O
rphelin de mère et abandonné très jeune par son père, Gerry a trouvé du réconfort et une passion dans les œuvres de Jules Verne, De la Terre à la Lune tout particulièrement. L’idée d’un canon géant pour propulser un vaisseau-obus le subjugue littéralement. Il a même imaginé un système postal qui utiliserait ce moyen pour envoyer les lettres et les colis. Logiquement, une fois adulte, il devient ingénieur et se spécialise dans la balistique. C’est également le sujet de l’heure en cette seconde moitié du XXe siècle : fusées et artilleries de précision sont deux domaines de recherche majeurs, alors que la Guerre froide crispe la planète pour des décennies. Inventeur, homme d’affaire affûté et une tendance à la mégalomanie vont faire de lui un fournisseur d’armes recherché, craint et gênant par tous les régimes du globe.
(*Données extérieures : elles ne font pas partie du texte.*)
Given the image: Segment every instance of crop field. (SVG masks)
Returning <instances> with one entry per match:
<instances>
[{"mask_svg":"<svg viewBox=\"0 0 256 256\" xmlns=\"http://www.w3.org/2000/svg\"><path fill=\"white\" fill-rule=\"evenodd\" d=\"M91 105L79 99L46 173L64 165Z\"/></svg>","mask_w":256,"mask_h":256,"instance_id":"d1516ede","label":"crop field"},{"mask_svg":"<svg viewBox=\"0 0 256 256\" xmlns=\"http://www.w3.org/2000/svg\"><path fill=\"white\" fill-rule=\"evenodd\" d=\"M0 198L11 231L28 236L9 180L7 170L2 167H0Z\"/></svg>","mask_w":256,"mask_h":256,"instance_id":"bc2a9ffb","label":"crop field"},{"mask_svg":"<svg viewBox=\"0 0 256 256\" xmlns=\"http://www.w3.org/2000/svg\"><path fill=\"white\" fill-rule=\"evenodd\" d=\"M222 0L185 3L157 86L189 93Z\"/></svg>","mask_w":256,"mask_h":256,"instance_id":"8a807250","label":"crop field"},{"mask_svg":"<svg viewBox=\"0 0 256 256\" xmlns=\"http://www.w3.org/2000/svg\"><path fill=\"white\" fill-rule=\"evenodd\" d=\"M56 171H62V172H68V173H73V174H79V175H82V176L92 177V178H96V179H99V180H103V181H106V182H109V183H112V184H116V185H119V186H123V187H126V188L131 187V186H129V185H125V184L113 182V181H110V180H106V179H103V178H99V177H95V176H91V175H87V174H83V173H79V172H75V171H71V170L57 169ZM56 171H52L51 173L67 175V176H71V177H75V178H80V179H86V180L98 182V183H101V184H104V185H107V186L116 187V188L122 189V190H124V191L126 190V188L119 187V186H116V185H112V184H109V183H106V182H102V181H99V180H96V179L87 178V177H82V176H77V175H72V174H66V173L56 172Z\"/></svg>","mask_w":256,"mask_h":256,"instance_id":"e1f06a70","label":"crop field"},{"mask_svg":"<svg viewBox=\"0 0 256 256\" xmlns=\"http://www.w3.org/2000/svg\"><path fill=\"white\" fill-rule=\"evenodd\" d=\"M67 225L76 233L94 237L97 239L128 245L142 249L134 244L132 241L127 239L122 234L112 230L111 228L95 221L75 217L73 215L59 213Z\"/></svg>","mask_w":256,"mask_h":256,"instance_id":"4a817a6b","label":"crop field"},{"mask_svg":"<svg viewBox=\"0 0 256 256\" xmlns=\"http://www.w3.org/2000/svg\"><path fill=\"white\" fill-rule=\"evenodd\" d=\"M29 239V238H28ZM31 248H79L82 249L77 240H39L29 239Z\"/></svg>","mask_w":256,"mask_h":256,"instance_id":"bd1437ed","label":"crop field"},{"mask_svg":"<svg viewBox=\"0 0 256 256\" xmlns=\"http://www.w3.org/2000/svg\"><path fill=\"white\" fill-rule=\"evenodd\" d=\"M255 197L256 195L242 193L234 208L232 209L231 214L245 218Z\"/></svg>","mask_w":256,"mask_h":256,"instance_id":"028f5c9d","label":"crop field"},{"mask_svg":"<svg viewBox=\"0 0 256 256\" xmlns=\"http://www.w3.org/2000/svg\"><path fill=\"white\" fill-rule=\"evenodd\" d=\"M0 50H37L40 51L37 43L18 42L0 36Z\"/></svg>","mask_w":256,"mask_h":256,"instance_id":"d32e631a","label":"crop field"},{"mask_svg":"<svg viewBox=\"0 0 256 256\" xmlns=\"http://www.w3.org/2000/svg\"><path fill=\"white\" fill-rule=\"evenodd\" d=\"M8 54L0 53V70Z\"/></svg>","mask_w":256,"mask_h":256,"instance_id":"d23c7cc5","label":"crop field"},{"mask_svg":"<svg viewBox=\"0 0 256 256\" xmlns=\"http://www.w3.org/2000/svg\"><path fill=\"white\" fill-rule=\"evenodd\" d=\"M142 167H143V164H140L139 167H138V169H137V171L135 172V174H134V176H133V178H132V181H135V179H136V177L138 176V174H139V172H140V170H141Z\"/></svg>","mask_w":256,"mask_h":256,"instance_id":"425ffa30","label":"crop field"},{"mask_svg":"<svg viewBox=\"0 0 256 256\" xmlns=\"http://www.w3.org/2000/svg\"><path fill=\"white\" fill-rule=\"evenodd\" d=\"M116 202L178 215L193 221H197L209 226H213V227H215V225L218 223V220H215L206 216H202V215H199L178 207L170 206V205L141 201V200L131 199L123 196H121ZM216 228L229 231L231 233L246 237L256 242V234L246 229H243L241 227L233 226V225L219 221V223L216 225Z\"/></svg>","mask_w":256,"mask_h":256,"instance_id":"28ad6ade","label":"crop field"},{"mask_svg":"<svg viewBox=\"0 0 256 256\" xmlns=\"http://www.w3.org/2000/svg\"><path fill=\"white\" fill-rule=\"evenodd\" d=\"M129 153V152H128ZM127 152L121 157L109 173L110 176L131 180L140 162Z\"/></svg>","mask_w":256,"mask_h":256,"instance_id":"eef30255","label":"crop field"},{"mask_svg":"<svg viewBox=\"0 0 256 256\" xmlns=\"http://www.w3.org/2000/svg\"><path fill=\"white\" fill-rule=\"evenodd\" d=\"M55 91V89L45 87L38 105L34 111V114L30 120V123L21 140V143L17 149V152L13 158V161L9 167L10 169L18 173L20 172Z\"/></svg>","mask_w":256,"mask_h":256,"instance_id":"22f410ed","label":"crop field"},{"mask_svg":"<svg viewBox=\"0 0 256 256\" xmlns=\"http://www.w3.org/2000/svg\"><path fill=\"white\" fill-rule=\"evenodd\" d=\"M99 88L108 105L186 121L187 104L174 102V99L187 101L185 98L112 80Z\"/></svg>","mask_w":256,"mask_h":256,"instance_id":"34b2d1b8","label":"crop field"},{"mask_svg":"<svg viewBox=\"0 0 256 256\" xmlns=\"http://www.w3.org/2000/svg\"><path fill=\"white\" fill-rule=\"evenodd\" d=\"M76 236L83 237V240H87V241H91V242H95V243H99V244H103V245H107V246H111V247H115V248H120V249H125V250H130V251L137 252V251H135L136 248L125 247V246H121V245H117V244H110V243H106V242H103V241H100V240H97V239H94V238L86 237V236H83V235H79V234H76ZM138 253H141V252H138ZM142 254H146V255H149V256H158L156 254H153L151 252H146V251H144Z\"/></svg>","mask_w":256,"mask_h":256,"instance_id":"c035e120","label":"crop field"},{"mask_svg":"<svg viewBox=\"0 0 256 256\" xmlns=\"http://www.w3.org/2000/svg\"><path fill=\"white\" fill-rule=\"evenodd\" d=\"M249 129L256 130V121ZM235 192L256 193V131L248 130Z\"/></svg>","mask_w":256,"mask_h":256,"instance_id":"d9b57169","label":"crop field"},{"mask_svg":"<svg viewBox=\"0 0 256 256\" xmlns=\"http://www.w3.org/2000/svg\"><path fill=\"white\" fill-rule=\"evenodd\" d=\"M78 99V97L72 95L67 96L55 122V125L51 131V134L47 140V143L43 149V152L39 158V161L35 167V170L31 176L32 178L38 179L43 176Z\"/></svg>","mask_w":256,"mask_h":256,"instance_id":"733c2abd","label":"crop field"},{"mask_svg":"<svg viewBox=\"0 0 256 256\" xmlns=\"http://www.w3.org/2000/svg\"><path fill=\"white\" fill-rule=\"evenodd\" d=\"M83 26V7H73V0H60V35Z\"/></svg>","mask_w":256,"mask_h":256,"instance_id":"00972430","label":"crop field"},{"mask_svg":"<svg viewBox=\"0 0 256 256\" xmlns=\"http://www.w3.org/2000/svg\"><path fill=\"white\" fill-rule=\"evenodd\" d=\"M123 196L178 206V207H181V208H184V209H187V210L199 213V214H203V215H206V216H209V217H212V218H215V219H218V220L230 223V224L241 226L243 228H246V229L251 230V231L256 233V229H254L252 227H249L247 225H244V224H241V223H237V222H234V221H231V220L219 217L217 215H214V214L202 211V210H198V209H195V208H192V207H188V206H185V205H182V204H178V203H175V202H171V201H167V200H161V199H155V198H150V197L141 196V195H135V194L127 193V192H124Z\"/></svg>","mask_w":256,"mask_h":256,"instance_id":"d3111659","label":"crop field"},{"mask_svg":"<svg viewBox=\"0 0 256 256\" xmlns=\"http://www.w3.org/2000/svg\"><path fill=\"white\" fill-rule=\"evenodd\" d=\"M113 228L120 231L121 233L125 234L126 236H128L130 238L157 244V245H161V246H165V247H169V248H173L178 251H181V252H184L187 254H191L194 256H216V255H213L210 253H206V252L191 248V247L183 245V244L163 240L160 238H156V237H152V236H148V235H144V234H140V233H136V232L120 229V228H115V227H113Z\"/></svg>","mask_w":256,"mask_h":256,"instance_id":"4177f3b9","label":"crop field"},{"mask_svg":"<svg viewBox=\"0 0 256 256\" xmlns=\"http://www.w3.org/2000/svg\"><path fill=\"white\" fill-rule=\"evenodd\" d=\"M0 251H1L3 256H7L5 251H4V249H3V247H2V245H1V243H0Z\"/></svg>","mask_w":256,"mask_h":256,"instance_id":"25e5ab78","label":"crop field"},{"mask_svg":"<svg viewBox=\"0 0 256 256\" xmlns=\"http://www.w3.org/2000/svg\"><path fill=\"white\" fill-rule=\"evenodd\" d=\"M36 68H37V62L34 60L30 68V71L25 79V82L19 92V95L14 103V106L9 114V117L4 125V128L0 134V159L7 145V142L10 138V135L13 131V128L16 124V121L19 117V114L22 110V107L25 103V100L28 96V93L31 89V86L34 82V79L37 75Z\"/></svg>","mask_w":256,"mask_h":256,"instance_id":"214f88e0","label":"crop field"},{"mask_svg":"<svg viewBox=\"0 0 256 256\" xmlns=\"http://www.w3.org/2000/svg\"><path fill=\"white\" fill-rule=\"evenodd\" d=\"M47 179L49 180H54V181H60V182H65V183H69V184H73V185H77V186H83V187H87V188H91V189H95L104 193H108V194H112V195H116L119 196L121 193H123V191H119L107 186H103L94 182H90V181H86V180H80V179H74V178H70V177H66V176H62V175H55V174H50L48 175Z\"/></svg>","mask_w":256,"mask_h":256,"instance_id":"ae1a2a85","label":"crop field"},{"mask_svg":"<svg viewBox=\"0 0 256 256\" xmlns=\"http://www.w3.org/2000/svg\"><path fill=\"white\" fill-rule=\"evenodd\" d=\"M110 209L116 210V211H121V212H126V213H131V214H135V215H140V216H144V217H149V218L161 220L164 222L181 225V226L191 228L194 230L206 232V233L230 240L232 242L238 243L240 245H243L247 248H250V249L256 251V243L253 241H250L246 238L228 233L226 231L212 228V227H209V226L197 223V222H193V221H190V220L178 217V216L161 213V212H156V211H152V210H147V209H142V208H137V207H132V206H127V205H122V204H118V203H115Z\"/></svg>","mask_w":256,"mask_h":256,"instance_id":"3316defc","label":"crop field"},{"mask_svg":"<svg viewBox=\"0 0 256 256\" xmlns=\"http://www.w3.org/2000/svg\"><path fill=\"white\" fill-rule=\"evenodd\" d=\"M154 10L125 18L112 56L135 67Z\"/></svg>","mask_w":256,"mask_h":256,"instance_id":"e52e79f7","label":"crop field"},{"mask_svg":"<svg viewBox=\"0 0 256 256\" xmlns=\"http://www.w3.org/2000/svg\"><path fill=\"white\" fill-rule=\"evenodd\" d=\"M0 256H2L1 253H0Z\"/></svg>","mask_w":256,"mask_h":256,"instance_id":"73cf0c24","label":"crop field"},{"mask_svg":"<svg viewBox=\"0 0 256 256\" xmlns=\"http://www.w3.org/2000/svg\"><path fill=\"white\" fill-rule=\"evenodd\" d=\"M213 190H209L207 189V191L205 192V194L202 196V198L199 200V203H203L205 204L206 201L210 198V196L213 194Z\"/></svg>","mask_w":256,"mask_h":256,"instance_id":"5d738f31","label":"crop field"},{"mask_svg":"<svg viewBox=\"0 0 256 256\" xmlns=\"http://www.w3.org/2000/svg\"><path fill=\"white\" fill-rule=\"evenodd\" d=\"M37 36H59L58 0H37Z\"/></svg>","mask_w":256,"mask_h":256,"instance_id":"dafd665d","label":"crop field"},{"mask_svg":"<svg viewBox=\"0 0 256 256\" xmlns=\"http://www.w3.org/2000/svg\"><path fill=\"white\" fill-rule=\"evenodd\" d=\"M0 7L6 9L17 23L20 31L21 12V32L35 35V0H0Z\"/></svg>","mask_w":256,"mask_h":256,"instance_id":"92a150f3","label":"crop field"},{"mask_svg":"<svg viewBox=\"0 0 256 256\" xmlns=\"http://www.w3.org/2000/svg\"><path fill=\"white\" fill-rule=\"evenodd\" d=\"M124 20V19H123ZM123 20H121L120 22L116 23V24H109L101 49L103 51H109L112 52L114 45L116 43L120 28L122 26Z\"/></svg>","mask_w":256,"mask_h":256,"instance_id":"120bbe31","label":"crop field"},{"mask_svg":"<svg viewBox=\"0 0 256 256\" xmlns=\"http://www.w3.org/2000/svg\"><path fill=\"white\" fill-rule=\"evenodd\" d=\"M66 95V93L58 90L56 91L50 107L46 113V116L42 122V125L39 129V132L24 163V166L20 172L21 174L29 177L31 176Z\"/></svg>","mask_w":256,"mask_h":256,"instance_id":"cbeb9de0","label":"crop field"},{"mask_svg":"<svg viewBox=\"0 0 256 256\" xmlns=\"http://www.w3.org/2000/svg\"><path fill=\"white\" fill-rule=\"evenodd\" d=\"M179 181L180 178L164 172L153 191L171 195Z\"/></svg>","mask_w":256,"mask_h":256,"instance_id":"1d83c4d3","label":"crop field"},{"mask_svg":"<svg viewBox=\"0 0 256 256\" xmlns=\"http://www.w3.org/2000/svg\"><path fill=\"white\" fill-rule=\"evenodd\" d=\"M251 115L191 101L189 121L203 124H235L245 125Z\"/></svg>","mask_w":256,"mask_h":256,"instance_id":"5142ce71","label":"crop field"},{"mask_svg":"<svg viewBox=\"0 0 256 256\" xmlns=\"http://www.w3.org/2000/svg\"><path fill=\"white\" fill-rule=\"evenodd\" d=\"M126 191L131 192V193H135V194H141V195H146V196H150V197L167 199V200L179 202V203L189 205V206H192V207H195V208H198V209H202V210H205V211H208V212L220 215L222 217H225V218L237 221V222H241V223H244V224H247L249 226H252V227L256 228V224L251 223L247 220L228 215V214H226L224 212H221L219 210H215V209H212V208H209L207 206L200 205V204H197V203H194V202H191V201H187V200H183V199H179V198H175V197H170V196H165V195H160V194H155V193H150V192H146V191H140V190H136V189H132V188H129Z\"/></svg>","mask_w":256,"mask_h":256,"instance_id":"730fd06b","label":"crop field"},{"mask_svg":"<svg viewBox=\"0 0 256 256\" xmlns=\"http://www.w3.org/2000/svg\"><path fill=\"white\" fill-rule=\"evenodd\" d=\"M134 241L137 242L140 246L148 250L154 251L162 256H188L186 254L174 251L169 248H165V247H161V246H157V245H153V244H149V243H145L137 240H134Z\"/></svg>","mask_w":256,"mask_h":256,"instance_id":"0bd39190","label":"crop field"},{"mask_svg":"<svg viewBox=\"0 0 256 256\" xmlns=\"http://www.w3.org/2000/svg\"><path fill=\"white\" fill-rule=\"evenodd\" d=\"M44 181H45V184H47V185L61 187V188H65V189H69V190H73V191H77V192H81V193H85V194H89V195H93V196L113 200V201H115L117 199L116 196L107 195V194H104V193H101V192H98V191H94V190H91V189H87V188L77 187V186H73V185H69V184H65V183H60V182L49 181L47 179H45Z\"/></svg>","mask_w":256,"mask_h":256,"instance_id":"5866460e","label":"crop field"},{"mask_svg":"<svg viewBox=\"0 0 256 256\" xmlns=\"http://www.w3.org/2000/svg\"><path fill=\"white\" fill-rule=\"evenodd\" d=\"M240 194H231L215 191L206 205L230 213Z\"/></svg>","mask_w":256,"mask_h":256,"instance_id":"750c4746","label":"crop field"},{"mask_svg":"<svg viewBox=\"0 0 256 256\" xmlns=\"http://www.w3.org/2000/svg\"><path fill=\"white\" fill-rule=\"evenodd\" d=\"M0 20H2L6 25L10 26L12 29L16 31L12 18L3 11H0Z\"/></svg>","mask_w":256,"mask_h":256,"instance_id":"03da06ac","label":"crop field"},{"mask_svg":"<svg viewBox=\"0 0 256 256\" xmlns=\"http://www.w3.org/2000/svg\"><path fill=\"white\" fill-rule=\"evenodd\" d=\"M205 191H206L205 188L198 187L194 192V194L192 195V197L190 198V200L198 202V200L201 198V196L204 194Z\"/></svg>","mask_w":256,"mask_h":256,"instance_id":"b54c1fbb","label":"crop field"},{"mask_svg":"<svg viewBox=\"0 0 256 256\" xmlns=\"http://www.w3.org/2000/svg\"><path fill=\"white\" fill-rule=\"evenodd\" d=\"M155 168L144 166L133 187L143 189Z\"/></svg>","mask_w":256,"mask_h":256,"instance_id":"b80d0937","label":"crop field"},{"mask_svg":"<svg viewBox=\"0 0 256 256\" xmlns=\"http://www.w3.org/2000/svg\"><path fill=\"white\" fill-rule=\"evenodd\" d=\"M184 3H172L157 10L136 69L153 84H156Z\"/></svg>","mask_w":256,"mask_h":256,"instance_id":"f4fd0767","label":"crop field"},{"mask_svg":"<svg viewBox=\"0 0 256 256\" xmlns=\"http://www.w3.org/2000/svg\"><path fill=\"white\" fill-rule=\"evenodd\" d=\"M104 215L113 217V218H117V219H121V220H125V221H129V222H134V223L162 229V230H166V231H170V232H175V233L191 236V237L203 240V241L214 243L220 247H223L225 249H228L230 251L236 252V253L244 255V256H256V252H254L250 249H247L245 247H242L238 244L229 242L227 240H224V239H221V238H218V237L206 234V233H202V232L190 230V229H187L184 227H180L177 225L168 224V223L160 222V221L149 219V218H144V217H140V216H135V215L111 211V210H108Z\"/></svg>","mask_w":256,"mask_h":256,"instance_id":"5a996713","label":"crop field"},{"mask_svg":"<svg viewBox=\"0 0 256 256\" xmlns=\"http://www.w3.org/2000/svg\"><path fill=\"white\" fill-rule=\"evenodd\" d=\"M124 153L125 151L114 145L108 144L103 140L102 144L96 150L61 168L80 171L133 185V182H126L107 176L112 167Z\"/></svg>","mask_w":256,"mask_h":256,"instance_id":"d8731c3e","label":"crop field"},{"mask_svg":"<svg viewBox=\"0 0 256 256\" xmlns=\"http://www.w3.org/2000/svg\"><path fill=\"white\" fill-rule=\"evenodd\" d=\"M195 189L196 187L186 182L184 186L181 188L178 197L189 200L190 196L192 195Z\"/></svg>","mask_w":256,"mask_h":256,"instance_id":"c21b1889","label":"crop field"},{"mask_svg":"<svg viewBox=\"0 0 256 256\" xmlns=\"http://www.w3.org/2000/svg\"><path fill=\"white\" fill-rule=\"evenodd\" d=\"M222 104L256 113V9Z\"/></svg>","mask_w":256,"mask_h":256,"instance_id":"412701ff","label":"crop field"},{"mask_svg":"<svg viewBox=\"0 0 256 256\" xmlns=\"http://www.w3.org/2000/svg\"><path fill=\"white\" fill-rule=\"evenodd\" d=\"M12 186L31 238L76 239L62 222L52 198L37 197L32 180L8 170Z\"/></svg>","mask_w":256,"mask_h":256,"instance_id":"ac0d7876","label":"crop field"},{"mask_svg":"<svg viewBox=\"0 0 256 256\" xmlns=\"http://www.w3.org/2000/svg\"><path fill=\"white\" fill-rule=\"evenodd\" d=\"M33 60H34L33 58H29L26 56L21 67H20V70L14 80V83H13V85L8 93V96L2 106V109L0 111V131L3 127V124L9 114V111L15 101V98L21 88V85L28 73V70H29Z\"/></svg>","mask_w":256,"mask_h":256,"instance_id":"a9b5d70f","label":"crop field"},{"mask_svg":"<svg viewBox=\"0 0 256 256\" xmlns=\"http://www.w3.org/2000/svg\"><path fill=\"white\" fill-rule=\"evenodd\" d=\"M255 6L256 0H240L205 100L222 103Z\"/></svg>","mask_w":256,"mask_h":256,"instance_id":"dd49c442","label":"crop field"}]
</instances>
Supercanon ! est un vrai-faux biobic largement inspiré de la vie de Gerald Vincent Bull (1928 – 1990). Ce dernier fut retrouvé assassiné à Bruxelles, sans doute par le Mossad à cause du projet de canon à très longue distance qu’il développait, à l’époque, pour Saddam Hussein. Avant ça, ce Canadien d’origine avait conçu, construit et vendu obus et pièces d’artillerie à une multitude de clients (USA, Chine et Afrique-du-Sud parmi tant d’autres). Ses GHN-45, FGH-155 et FGH-203 sont encore utilisés aujourd’hui par de nombreuses armées. Comment passe-t-on de rêveur à un marchand de mort ? Telle est la thèse qui a intéressé Pascal Girard et qui traverse tout l’album.
Classique dans sa facture et son approche, l’ouvrage retrace l’existence de ce personnage plus grand que nature. À la fois parfaitement en phase avec son temps, tout en étant doté d’un tempérament quasiment romantique, ses rêves et son génie se retrouvent régulièrement en porte-à-faux avec la realpolitik en vigueur. Ne saisissant pas les nuances et les exigences iniques de la géopolitique, il va s’enliser et se compromettre toujours plus. Son seul but est de générer suffisamment de moyens financiers pour continuer ses recherches et d’arriver, enfin, à mettre un satellite en orbite à l’aide d’un mortier géant. L’auteur de Starzec raconte méticuleusement cette trajectoire, sans vraiment l’habiter malheureusement. En effet, passée outre la personnalité hors-norme du protagoniste principal, la narration se limite à présenter chronologiquement et sagement les faits (ou les supposés faits, car il s’agit d’une fiction). Seules quelques rares doubles pages oniriques tentent d’aller plus loin et font mine d’exacerber les dilemmes intérieurs du héros. C’est assurément bien fait, mais, à l’image du reste de la distribution, à peine esquissé et transcendé.
Intéressant, surprenant et souvent incroyable, Supercanon ! Le marchand d'armes qui visait les étoiles soulève des problématiques historiques et humaines à la fois choquantes et passionnantes. Dommage cependant, tant le traitement graphique et que l'analyse des forces en présences n’arrivent pas à totalement décrypter le caractère de ce savant au regard braqué vers les étoiles et ses démêlés avec une société implacablement terre-à-terre.